A final or completed audit is commonly understood to be an audit which is not commenced until after end of the financial period and is then carried on until completed.
The final audit takes place only after the end of the trading period when all the transactions for the whole year are completely recorded and balanced; Trading and Profit & Loss Account, and Balance Sheet have been prepared. The auditor carries on his audit work continuously till it is completed.
The auditor gets hold of the books of accounts, documents, vouchers, bills and full facts relating to the accounting period under review.
In an annual audit, the auditor visits his client only once in a year and the audit work is commenced and completed in a single uninterrupted session.
This type of audit is very much convenient and useful for business houses, which are small. For big ones, continuous audit is more useful because the work involved in them is voluminous and hence final accounts cannot be prepared at the close of the financial year.
Characteristics of Annual or Periodical Audit
The basic characteristics of annual or periodical audit are listed down below:
1. In case of annual audit, generally audit work commences after the close of the financial year.
2. Audit work is carried on and completed in a continuous session.
3. Auditor visits the client’s office only once in a year and keeps on doing the work until it gets over.
4. It is suitable for small scale concerns.
Advantages of Annual or Periodical Audit
The advantages of annual or periodical audit are as follows:
1. No Dislocations in the Work of Client: In case of annual audit, as the auditor visits the client’s office only once a year the office work is not unnecessarily disturbed.
2. Less Chance for Alteration of Figures: As audit work is done only in a one continuous session, chance for alteration of figures is minimum.
3. Less Expensive: It is a less expensive system and suitable for small business houses.
4. Takes only Reasonable Time: The audit work can be finished quickly within a reasonable time.
5. Proper Maintenance of Link in Work: As audit work is done and completed in a continuous session, link in work can be properly maintained.
6. Easy Allocation of Work: In continuous audit, work can be allocated easily according to time schedule.
Disadvantages of Annual Audit or Periodical Audit
Following are the disadvantages of annual audit.
1. More Chances for Fraud: Auditor may not be able to check and verify all the transactions. Hence there is every chance that some of the errors and frauds may be left undetected.
2. Delay: The audited accounts may not be available immediately after the close of the year. It may cause delay in the declaration of dividends and holding annual general meetings.

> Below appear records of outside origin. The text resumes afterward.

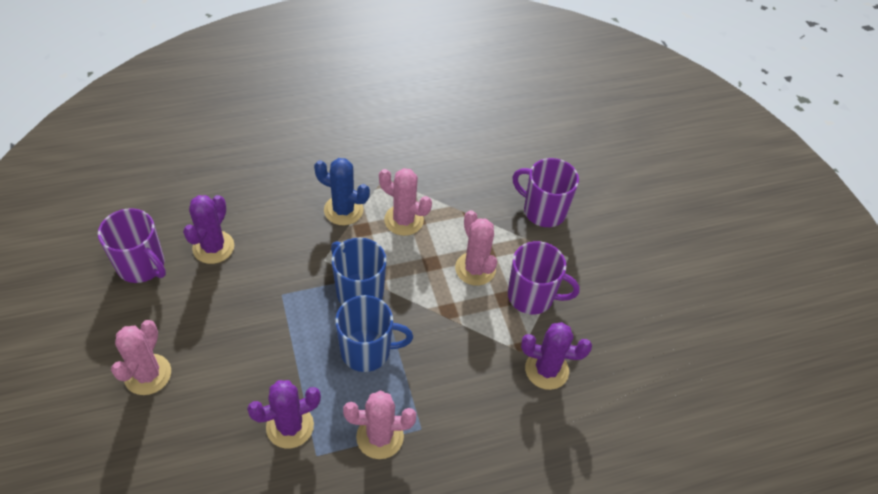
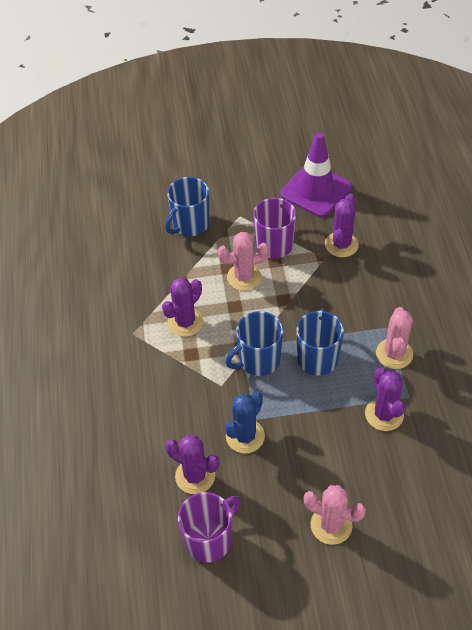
camera: 75 degrees left, 0 degrees up
(343, 210) = (166, 367): blue cactus -> blue cactus (245, 436)
(404, 220) = (185, 322): pink cactus -> purple cactus
(543, 211) = (190, 224): purple mug -> blue mug
(632, 336) = (316, 190): none -> purple traffic cone

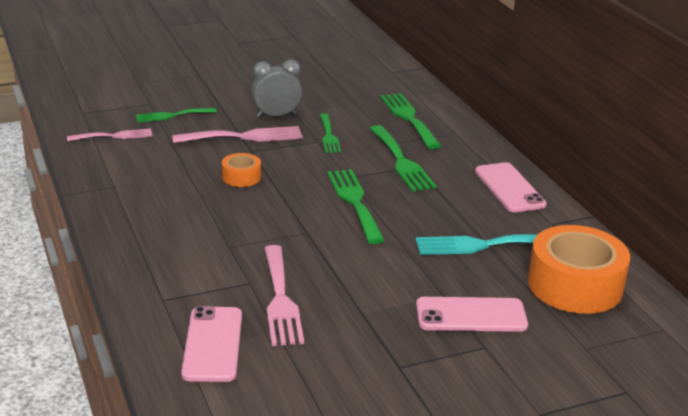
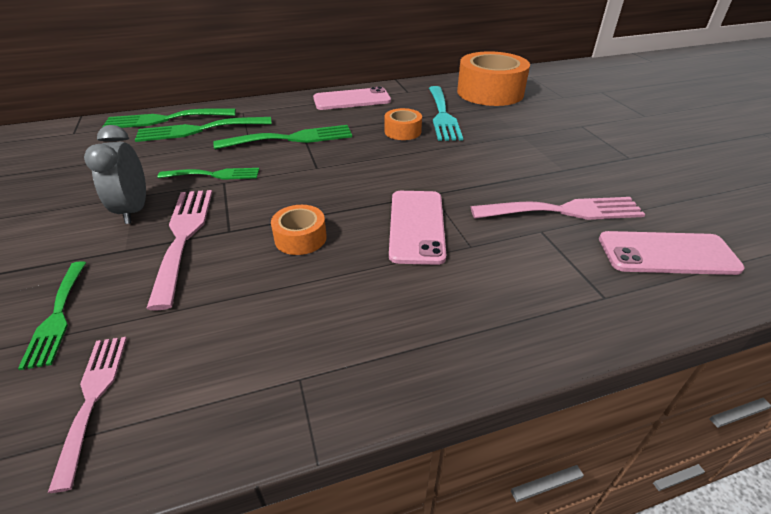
camera: 85 degrees left, 10 degrees up
(354, 202) = (370, 165): green fork -> green fork (164, 119)
(432, 219) = (402, 131): none -> orange tape
(471, 315) = (544, 127): pink phone -> pink phone (416, 226)

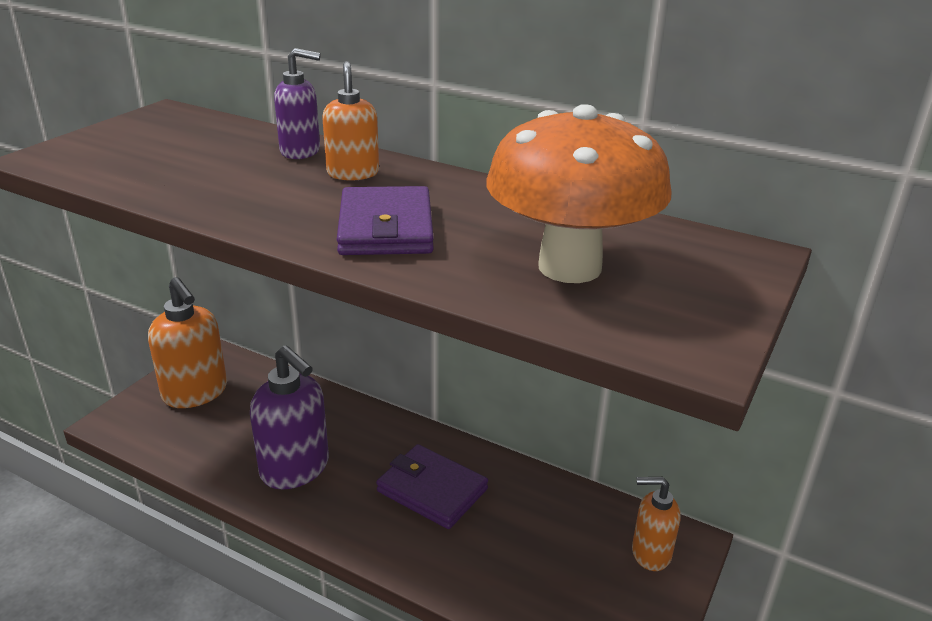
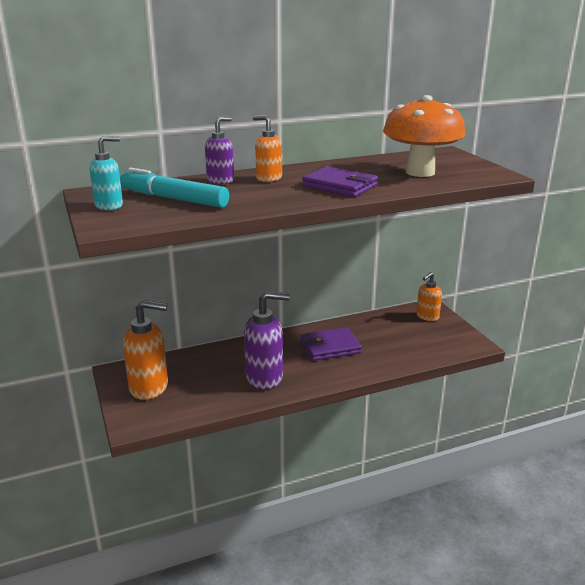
camera: 50 degrees left, 5 degrees down
(125, 134) = (109, 205): none -> turquoise soap dispenser
(187, 154) = (174, 199): none -> turquoise marker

The decisions of vital importance may be delayed due to the lack of audited and verified information.
3. No In-depth Checking: In annual audit detailed checking of accounts is not possible for the auditor. Thus, there is greater chance of errors and frauds being left undetected
4. Unsuitable to Large Scale Concerns: For large scale concerns, periodical audit is rarely practicable and it is not much popular for them.